◆ **Entries supplied**:
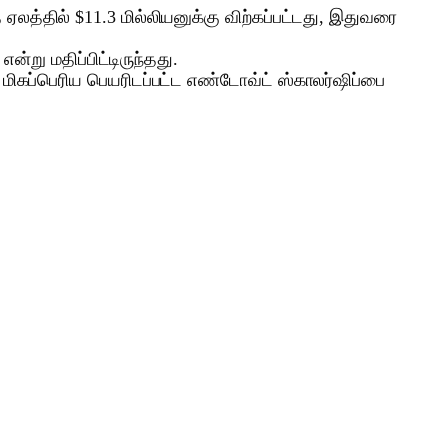
லத்தில் $11.3 மில்லியனுக்கு விற்கப்பட்டது, இதுவரை
ன்று மதிப்பிட்டிருந்தது.
் மிகப்பெரிய பெயரிடப்பட்ட எண்டோவ்ட் ஸ்காலர்ஷிப்பை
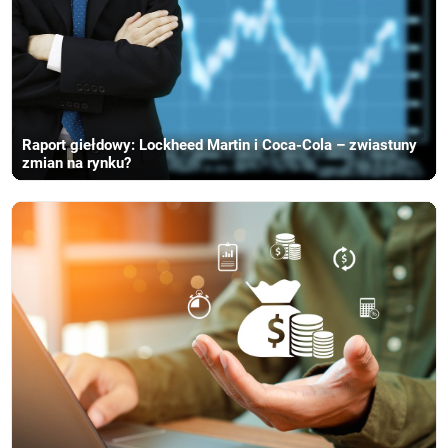
Raport giełdowy: Lockheed Martin i Coca-Cola – zwiastuny
zmian na rynku?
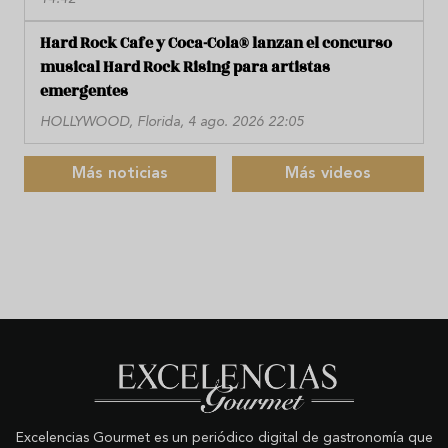
Hard Rock Cafe y Coca-Cola® lanzan el concurso
musical Hard Rock Rising para artistas
emergentes
HOLLYWOOD, Florida, 4 ago. 2026 22:05
Más noticias
Más videos
Excelencias Gourmet es un periódico digital de gastronomía que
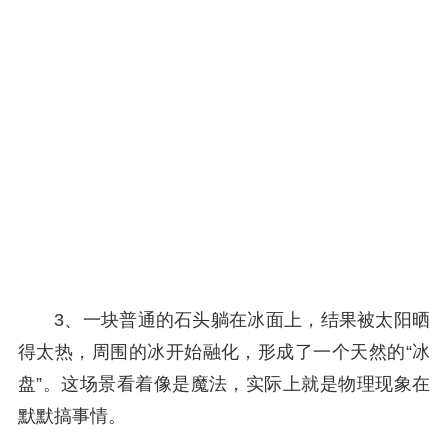
3、一块普通的石头躺在冰面上，结果被太阳晒
得太热，周围的冰开始融化，形成了一个天然的“冰
盘”。这场景看着像是魔法，实际上就是物理现象在
默默搞事情。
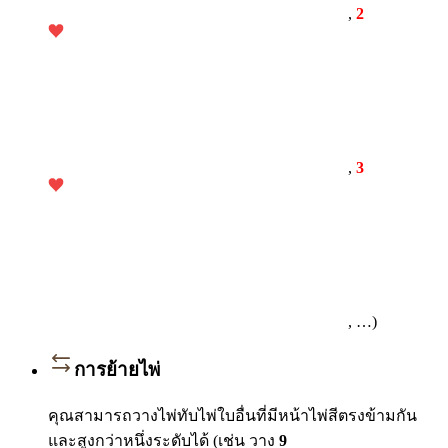
,
2
,
3
, …)
การย้ายไพ่
คุณสามารถวางไพ่ทับไพ่ใบอื่นที่มีหน้าไพ่สีตรงข้ามกัน
และสูงกว่าหนึ่งระดับได้ (เช่น วาง
9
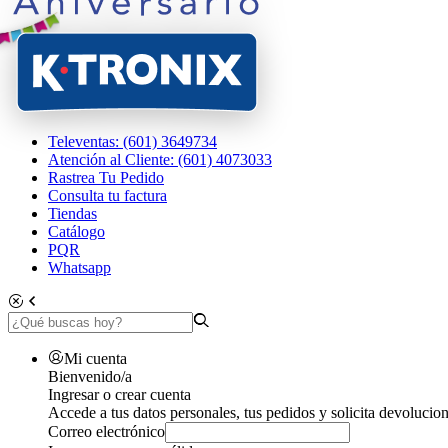
Televentas: (601) 3649734
Atención al Cliente: (601) 4073033
Rastrea Tu Pedido
Consulta tu factura
Tiendas
Catálogo
PQR
Whatsapp
Mi cuenta
Bienvenido/a
Ingresar o crear cuenta
Accede a tus datos personales, tus pedidos y solicita devolucion
Correo electrónico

◆ **About this exercise**:
Could the entries be output exactly as written, but without their images?

◆ **Solution to this problem**:
லத்தில் $11.3 மில்லியனுக்கு விற்கப்பட்டது, இதுவரை
ன்று மதிப்பிட்டிருந்தது.
் மிகப்பெரிய பெயரிடப்பட்ட எண்டோவ்ட் ஸ்காலர்ஷிப்பை
Raport giełdowy: Lockheed Martin i Coca-Cola – zwiastuny
zmian na rynku?
Hard Rock Cafe y Coca-Cola® lanzan el concurso
musical Hard Rock Rising para artistas
emergentes
HOLLYWOOD, Florida, 4 ago. 2026 22:05
Más noticias
Más videos
Excelencias Gourmet es un periódico digital de gastronomía que
3、一块普通的石头躺在冰面上，结果被太阳晒
得太热，周围的冰开始融化，形成了一个天然的“冰
盘”。这场景看着像是魔法，实际上就是物理现象在
默默搞事情。
,
2
,
3
, …)
การย้ายไพ่
คุณสามารถวางไพ่ทับไพ่ใบอื่นที่มีหน้าไพ่สีตรงข้ามกัน
และสูงกว่าหนึ่งระดับได้ (เช่น วาง
9
Televentas: (601) 3649734
Atención al Cliente: (601) 4073033
Rastrea Tu Pedido
Consulta tu factura
Tiendas
Catálogo
PQR
Whatsapp
Mi cuenta
Bienvenido/a
Ingresar o crear cuenta
Accede a tus datos personales, tus pedidos y solicita devolucion
Correo electrónico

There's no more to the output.